Some priests have been convicted by the Vatican's court, but protests against an alleged cover-up are expected during the pontiff's three-day stay.
The highlight of Francis' visit will be an open-air Mass in the capital Santiago on Tuesday.
The Pope will also meet victims of Augusto Pinochet's dictatorship.
The 81-year-old Argentine pontiff will then travel to Peru on Thursday.
This is Francis' first visit to Chile since he became pope in 2013.
He was met by President Michelle Bachelet at Santiago's airport on Monday.
Ahead of his arrival, several churches in the country were attacked or vandalised.
When recently asked to evaluate Pope Francis on a scale of 0 to 10, Chileans gave him a score of 5.3, the lowest ranking for any Pope.

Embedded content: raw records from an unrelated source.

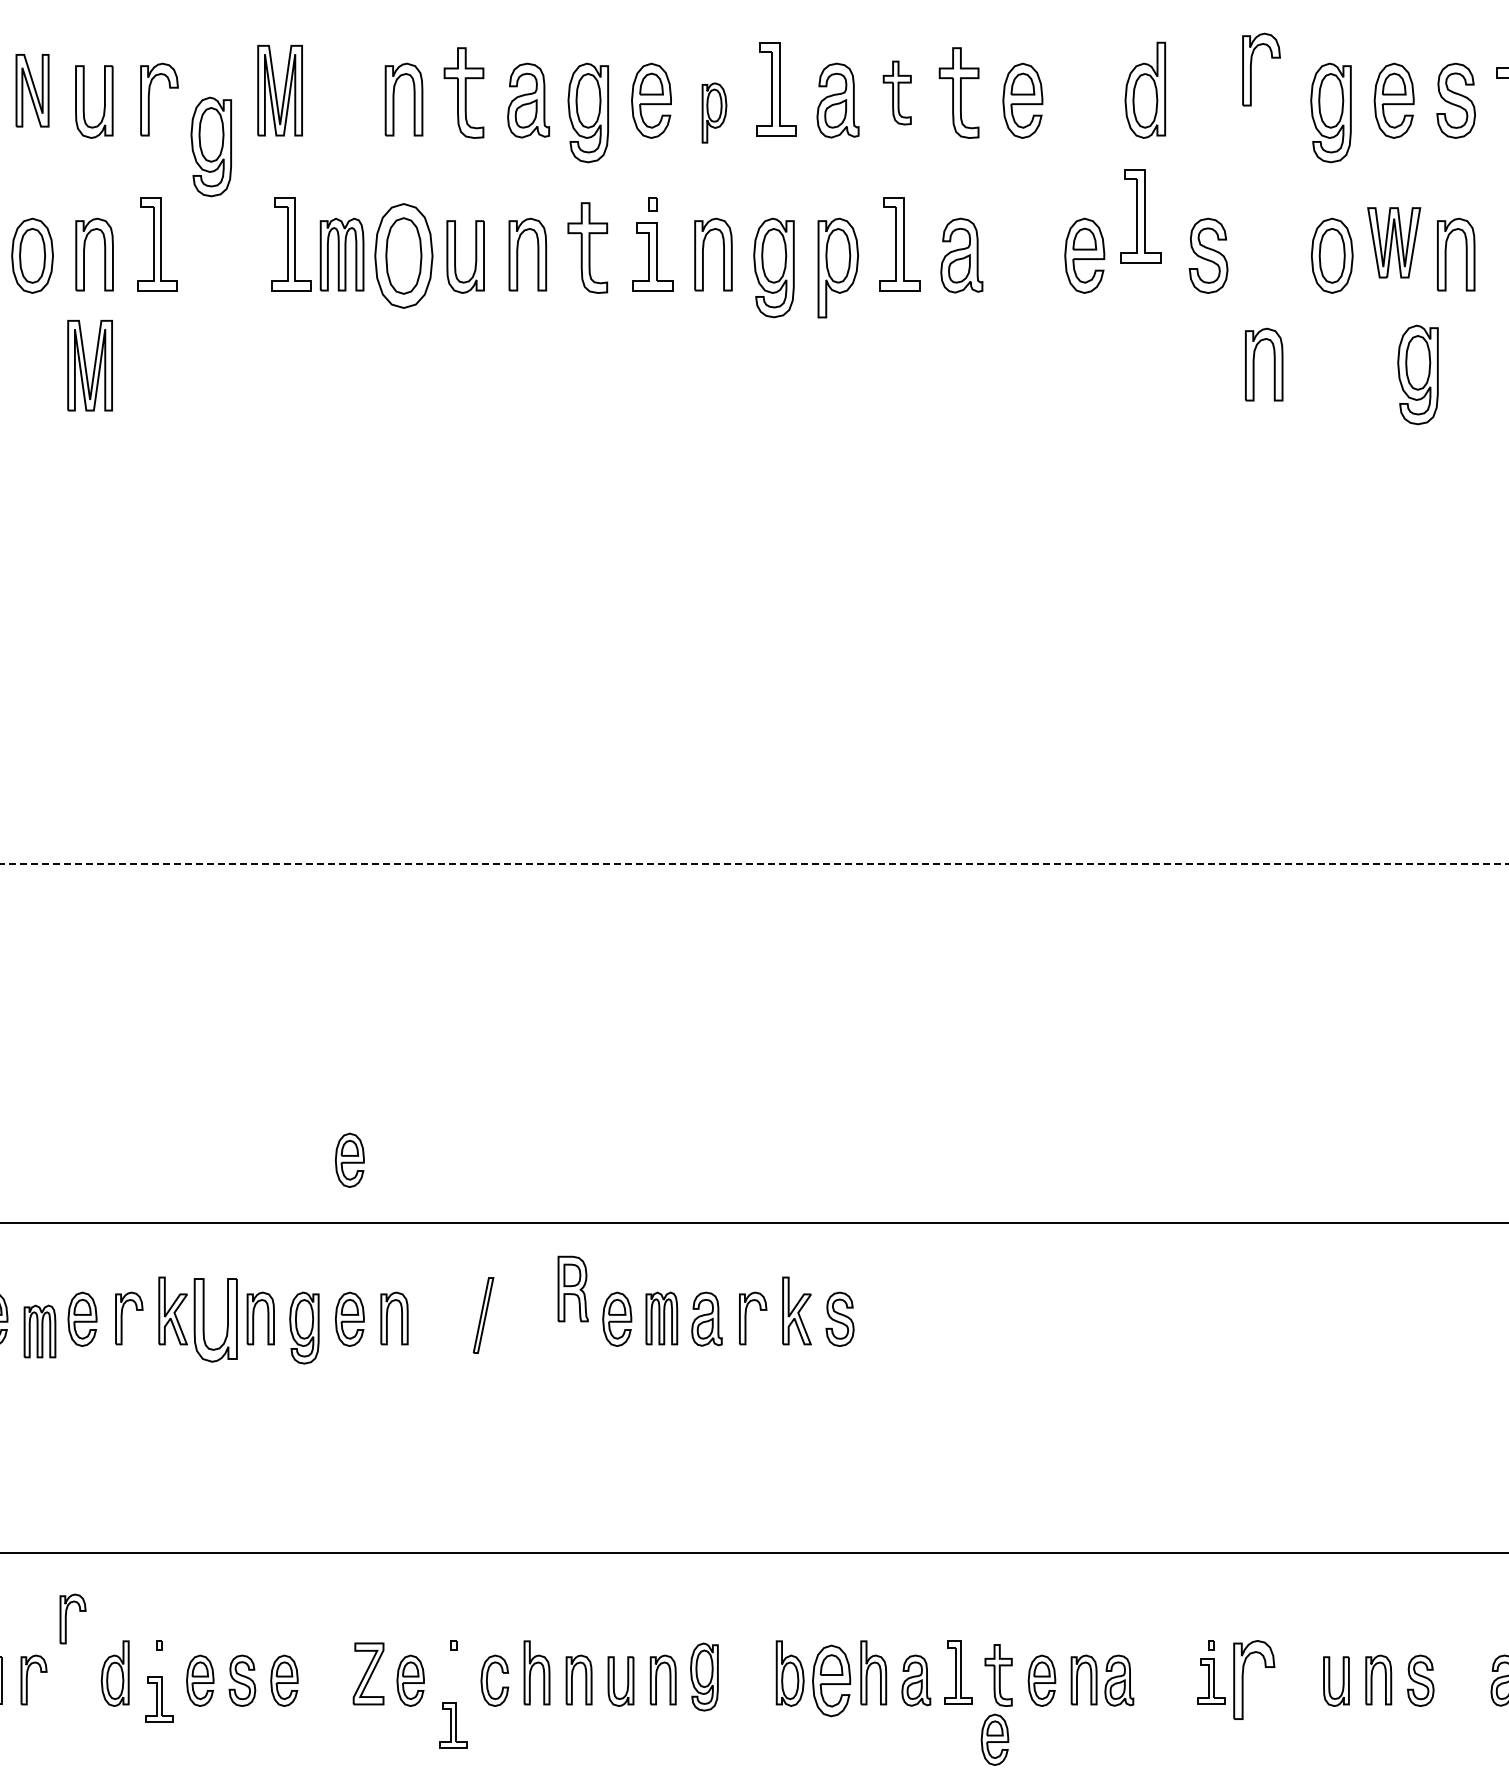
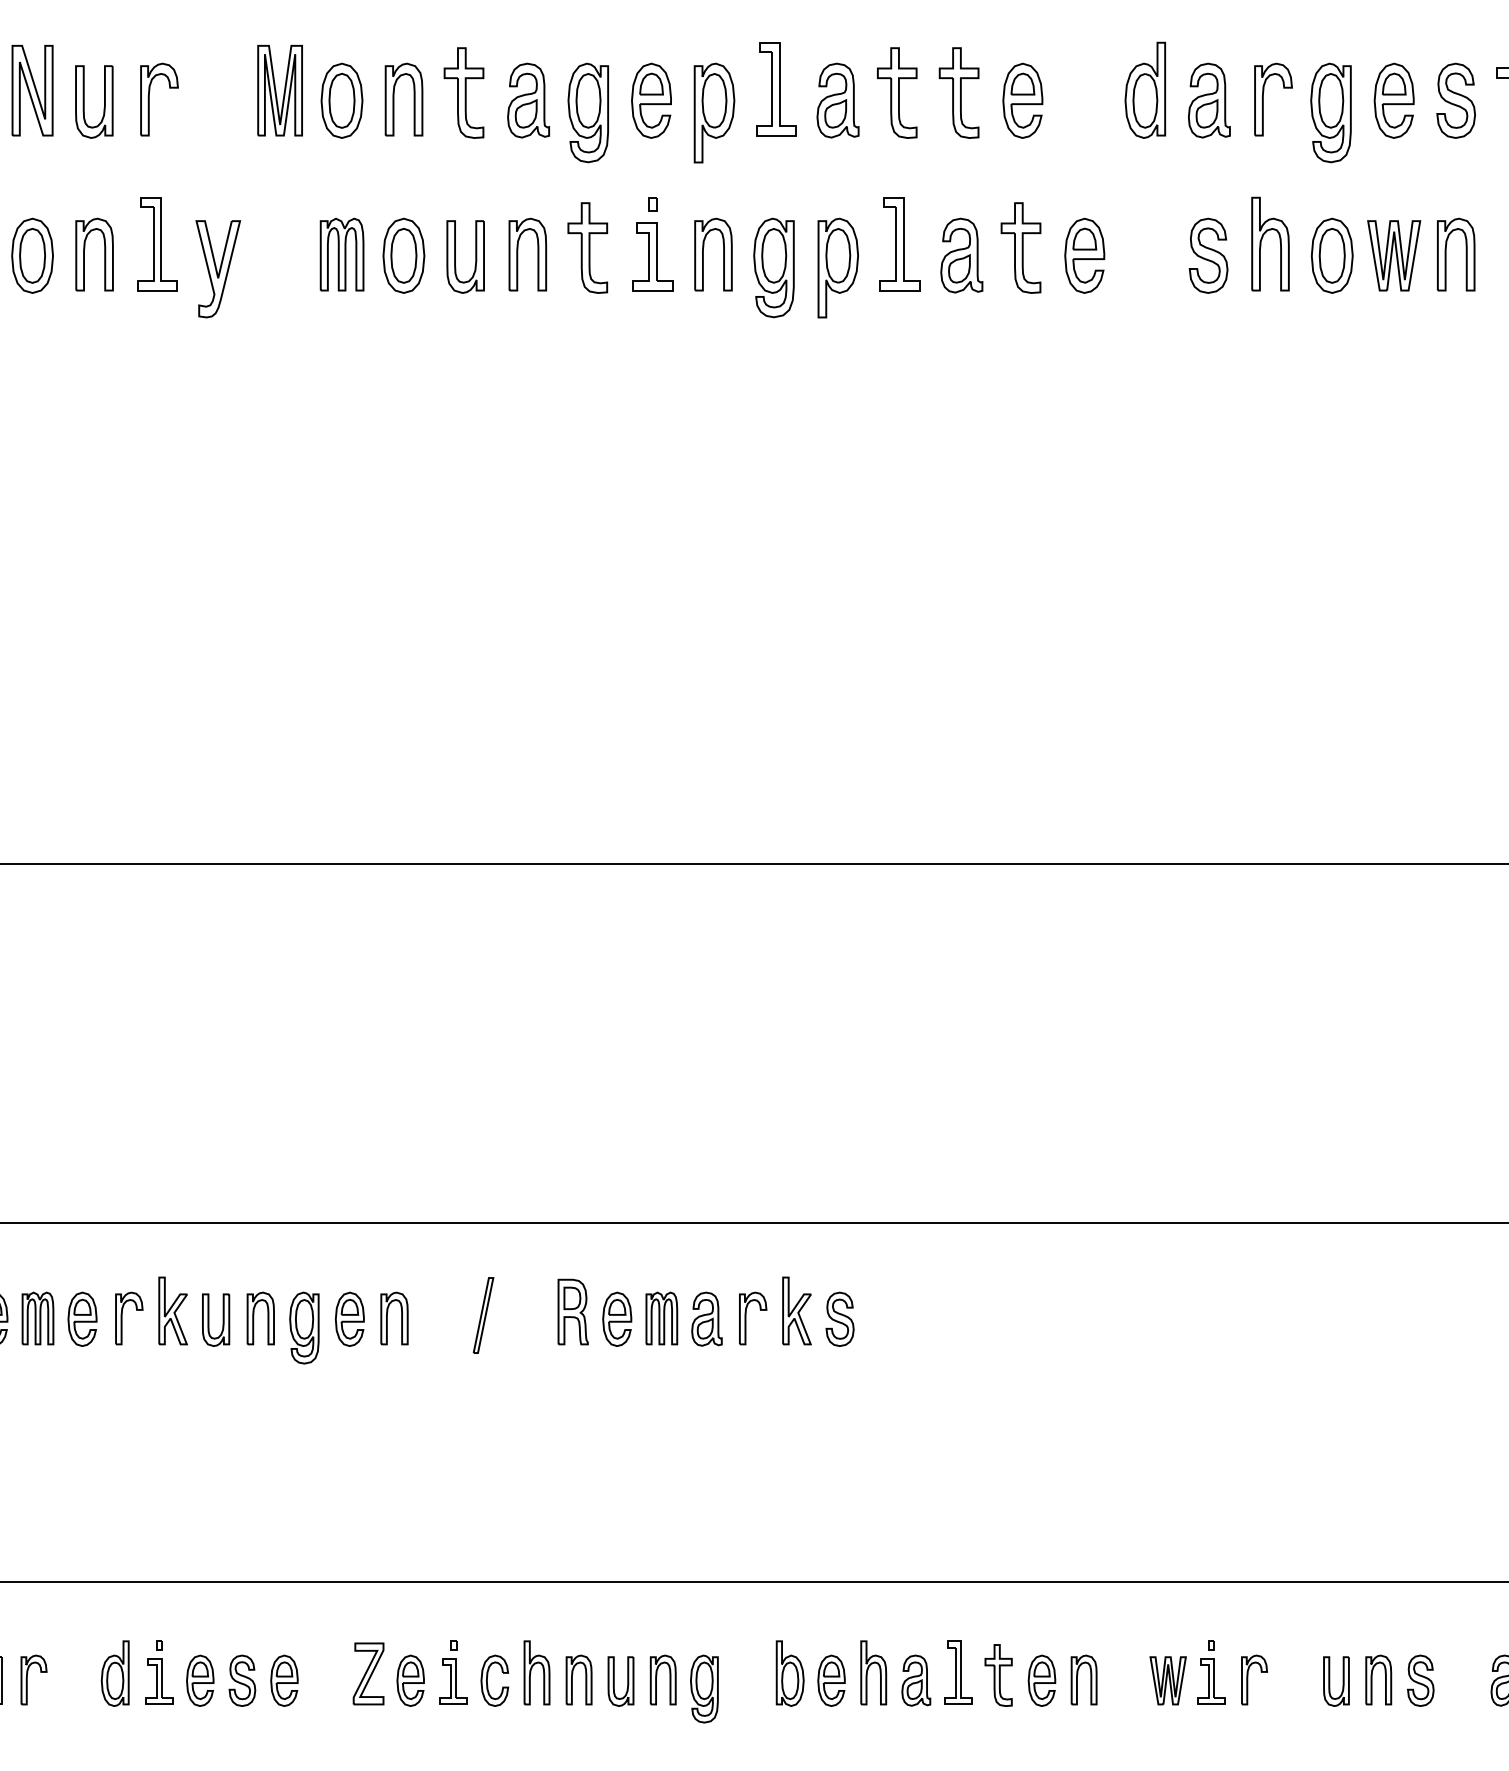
part at (1251, 69) position: (1251, 69) -> (1263, 99)
part at (32, 90) size: 35x74 px -> 43x92 px
part at (896, 92) size: 30x66 px -> 41x92 px
part at (341, 100): none -> present
part at (1209, 100): none -> present
part at (714, 112) size: 27x62 px -> 43x102 px
part at (210, 146): present -> none
part at (1140, 216): present -> none
part at (1262, 239): none -> present
part at (1394, 242) position: (1394, 242) -> (1394, 255)
part at (291, 244): present -> none
part at (1020, 247): none -> present
part at (403, 255) size: 60x106 px -> 44x77 px
part at (218, 269): none -> present
part at (1273, 364): present -> none
part at (89, 365): present -> none
part at (1417, 374): present -> none
line at (755, 863): dashed -> solid
part at (349, 1159): present -> none
part at (572, 1288) position: (572, 1288) -> (572, 1311)
part at (215, 1320) size: 45x85 px -> 29x54 px
part at (39, 1331) position: (39, 1331) -> (37, 1318)
line at (753, 1552) position: (753, 1552) -> (753, 1581)
part at (72, 1618): present -> none
part at (704, 1676) position: (704, 1676) -> (704, 1688)
part at (1254, 1679) size: 43x80 px -> 28x52 px
part at (831, 1680) size: 40x74 px -> 29x53 px
part at (1119, 1680): present -> none
part at (1167, 1680): none -> present
part at (159, 1699) position: (159, 1699) -> (159, 1681)
part at (453, 1725) position: (453, 1725) -> (453, 1681)
part at (994, 1739): present -> none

Trust in the Roman Catholic Church as an institution fared even worse, polling at just 36% - the lowest in Latin America.
With such a low rating, it is not surprising that before boarding his plane from Rome, the Pope asked his congregation to pray for him.
It is estimated that more than 60% of Chile's population identifies itself as Christian, and 45% belongs to the Roman Catholic Church.
It is the second most secular country in Latin America. Some 38% of Chileans regard themselves as agnostic, atheist or non-religious.